Still, nobody went to see Phantom for character development, and often the film is usually at its weakest when it attempts to add depth to an essentially two-dimensional story. Besides, Phantom is in some ways a great triumph - it brings a stage show to film without damaging any of the elements that made it so popular in the first place. The greatest example of this is the character of Christine herself, famously played by Sarah Brightman in the Broadway piece (Brightman was herself slated to play Christine when the film was first pitched in 1990, until her subsequent divorce from Webber halted production). Christine is instead played by Emmy Rossum (The Day After Tomorrow, Mystic River), a truly stunning find. Rossum, only 16 when Phantom was shot, absolutely dazzles, leaving her two leading men, Gerard Butler* (the Phantom) and Patrick Wilson (Raoul), scrambling about to measure up. They don't. Butler (presence but no voice) and Wilson (voice but no presence) are both fully adequate for the role, and their earnestness to make this work is evident. They throw themselves into each scene with the vigor of unknown actors who know this is their big chance (after all, Phantom is the most expensive independent film ever shot). But it isn't to be - the Phantom's jealousy seems forced, Raul's pleas for Christine's attentions seem stilted, and their climactic duel scene is limp. Despite their best efforts, Phantom never quite pulls together in a cohesive way. Still, you've got to give them credit - they more than gave it a shot. And between everyone's best efforts, it really wasn't too bad a ride.

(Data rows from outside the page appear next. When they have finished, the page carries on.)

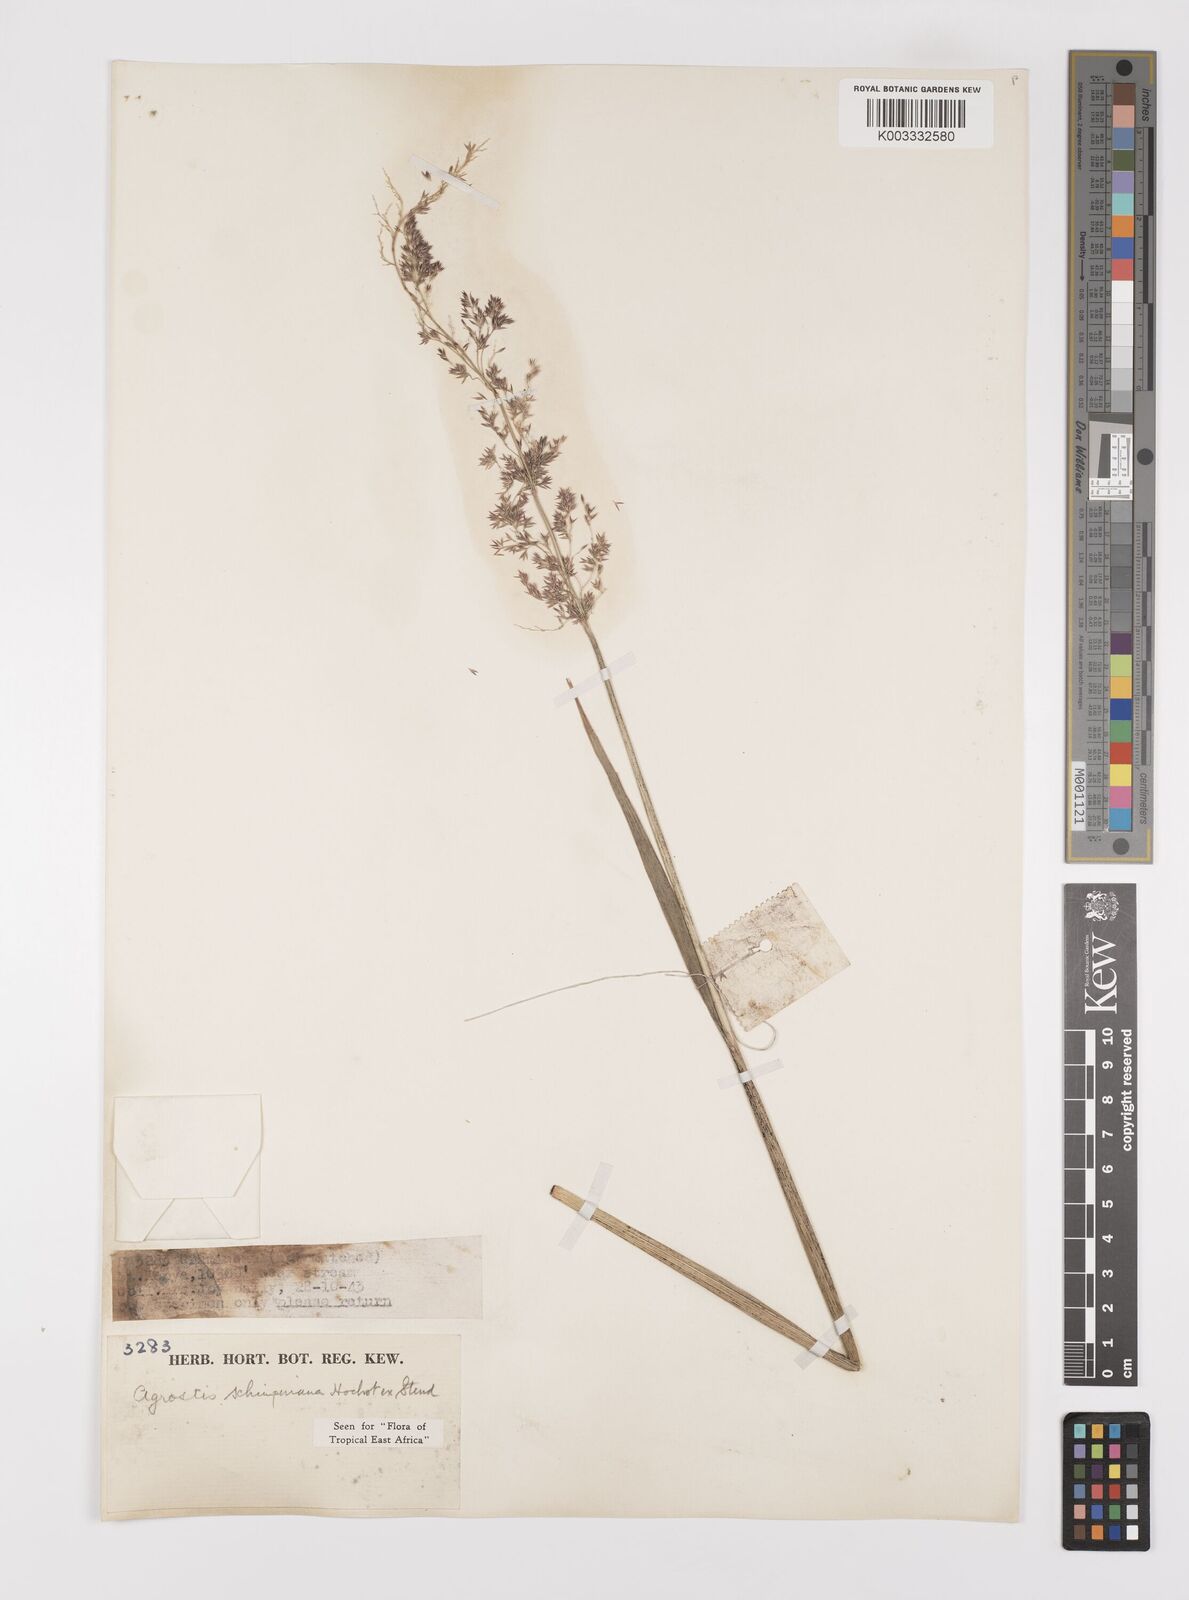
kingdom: Plantae
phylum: Tracheophyta
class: Liliopsida
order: Poales
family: Poaceae
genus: Polypogon
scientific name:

Three Stars out of Five - it would have gotten higher, but for a good half of the movie (warning: technical discussion to follow. Prepare for boredom), the music is not synched up to the movement of the singers' lips, which I find inexcusable. In addition, when the music is synched, the singer's expression rarely matches the actual music, which I also consider a travesty in modern filmmaking. If you've got enough money to burn a theatre to the ground, you've got enough money to play the CD through a boombox while you film so the singer has at least a chance of portraying the emotion of the song. Honestly.

*
As little as I liked Butler, someone read this review this summer and suggested to me that a far better choice for the Phantom would have been Clay Aiken. I couldn't dissuade her of this. Therefore, I take back everything I ever said about Gerard Butler. I'll never complain about his performance again. You're great, man. You keep doing your thing.